Haskons had already had second thoughts. He was on about his fourth or fifth. “Red—if we want to leave, is this the only way?”

But Red was more preoccupied with the appearance of his two protégés, inspecting them critically, a pat here, a tweak there.

“Well,” he observed crisply, an eyebrow raised, “I doubt if you’ll pull anything, but that said, I think it’s a good job.”

“How do we work it then?” Haskons asked, dry-mouthed.

“I won’t be on until about twelve-thirty. Then I have another show—at Lola’s, two o’clock.” He wagged a finger. “But I will need the wigs back, so I’ve left the main front door key under the old scraper thing . . .”

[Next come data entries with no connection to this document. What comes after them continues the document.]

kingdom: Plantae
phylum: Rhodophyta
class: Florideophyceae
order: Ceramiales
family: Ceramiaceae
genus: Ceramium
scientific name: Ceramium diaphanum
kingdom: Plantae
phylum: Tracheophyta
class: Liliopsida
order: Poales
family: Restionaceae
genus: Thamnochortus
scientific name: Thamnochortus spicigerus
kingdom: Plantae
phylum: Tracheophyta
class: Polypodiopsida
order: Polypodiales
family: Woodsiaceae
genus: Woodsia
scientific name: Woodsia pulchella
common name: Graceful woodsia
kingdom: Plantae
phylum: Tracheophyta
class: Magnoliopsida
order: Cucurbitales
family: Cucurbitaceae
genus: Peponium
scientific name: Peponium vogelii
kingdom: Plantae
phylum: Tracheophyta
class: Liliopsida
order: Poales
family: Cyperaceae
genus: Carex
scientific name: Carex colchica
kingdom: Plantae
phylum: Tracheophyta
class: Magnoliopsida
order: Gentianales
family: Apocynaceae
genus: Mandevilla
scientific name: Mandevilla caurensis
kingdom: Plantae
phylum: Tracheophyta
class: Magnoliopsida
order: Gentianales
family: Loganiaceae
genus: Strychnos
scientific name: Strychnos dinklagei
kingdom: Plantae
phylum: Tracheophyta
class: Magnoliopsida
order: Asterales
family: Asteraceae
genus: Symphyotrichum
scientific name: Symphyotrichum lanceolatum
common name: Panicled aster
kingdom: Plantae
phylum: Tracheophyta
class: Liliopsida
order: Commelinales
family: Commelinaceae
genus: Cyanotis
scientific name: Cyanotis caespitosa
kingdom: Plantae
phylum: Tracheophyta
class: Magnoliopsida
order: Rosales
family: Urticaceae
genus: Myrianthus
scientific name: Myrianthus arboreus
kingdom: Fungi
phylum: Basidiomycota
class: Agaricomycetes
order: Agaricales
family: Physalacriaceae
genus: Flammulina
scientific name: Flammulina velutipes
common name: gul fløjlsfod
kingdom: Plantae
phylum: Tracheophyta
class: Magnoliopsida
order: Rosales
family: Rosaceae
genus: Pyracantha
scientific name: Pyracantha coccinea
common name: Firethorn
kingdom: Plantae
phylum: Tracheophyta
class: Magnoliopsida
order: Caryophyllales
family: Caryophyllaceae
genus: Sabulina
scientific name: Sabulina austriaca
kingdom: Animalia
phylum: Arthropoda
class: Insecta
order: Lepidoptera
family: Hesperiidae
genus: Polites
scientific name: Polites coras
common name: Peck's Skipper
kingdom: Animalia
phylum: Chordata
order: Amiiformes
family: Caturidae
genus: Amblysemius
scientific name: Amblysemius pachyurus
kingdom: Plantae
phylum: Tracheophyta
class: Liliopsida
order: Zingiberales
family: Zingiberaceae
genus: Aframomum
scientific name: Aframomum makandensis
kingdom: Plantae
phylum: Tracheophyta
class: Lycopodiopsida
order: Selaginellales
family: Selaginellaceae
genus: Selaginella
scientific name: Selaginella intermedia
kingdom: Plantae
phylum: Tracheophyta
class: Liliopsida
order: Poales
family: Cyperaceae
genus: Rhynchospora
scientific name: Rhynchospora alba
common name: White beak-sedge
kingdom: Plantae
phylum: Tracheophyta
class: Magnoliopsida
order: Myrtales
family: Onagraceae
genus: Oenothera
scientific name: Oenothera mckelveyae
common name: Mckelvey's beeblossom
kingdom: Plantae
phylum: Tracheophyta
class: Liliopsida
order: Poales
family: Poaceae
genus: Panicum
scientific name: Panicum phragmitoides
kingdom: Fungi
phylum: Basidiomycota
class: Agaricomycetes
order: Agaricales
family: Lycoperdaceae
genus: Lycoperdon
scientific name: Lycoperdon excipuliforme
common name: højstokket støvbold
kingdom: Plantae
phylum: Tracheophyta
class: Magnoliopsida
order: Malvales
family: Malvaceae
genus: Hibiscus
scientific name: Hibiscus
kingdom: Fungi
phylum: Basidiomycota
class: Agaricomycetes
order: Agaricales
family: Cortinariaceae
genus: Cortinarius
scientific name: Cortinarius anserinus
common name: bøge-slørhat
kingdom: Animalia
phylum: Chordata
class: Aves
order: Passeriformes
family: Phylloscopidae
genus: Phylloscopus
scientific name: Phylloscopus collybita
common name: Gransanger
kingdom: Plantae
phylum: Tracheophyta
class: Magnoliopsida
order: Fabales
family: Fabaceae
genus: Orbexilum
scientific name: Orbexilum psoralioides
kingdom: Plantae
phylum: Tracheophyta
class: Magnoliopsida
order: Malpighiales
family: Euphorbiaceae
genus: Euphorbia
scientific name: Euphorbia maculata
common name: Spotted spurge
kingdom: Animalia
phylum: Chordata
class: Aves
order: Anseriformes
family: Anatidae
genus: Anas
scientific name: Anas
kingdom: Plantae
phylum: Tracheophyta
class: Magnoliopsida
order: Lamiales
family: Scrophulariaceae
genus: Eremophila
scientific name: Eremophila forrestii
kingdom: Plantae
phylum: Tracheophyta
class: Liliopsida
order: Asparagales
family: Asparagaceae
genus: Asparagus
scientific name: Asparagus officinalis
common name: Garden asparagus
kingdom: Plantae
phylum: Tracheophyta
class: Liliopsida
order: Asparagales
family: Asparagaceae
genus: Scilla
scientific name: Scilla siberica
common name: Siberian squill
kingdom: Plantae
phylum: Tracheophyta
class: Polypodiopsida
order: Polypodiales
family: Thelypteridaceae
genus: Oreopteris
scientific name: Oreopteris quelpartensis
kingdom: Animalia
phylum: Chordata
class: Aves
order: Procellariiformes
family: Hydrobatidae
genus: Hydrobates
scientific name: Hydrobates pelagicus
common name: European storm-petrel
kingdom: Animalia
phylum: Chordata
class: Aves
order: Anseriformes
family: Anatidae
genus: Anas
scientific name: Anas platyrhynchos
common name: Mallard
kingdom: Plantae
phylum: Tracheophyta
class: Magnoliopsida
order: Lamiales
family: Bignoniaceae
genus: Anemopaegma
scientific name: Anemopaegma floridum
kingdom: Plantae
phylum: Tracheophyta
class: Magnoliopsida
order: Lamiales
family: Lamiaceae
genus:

“Don’t you have a spare set?”

“No, I’m not a permanent fixture,” Red said tetchily. “But I’m working on it.” He groomed himself in the mirror with little fluttery movements, and moistened his lips. “I’m also really nervous. Why I said I’d do this . . .” He shook his head at himself. “Names—what are you calling yourselves? And voices, don’t put anything on . . . we don’t . . .”

“What you calling yourself?” Haskons asked Lillie.

Red pointed to Haskons. “You be Karen. You . . .” He frowned at Lillie. “Jackie’ll do. Remember, this is my life. This gets out, and it won’t be worth living. Don’t fiddle with the wigs.”

The doors opened. Red straightened up, head high, shoulders back.

“Here we go, eyes and teeth, luvvies.”

Queenlike, he sailed out into the foyer, Karen and Jackie traipsing behind like two dowager duchesses.

Tennison’s resolve had been busted wide open. She was halfway through her second pack already, the room a blue mist of smoke, the ashtray spilling over onto the table. Two silver coffeepots, one empty, one half full but nearly cold, were on the tray with two dirty cups.

Crouched over, a cigarette sticking out of her mouth, she was frowning with concentration as she listened to Connie’s voice on the headphones. These were the conversations Jessica Smithy had taped, which Tennison had heard a dozen times before. But in light of the information supplied by DCI Lyall she was hoping desperately to make new connections, ferret out some tiny fact that until now had seemed obscure or unimportant or both.

“. . . no, I mean top brass—there’s judges, barristers, Members of Parliament.” The innocent little voice that had the impervious quality of a six-inch steel nail driven through it. “I know them all, but I’m not stupid, Miss Smithy. I need some guarantee.”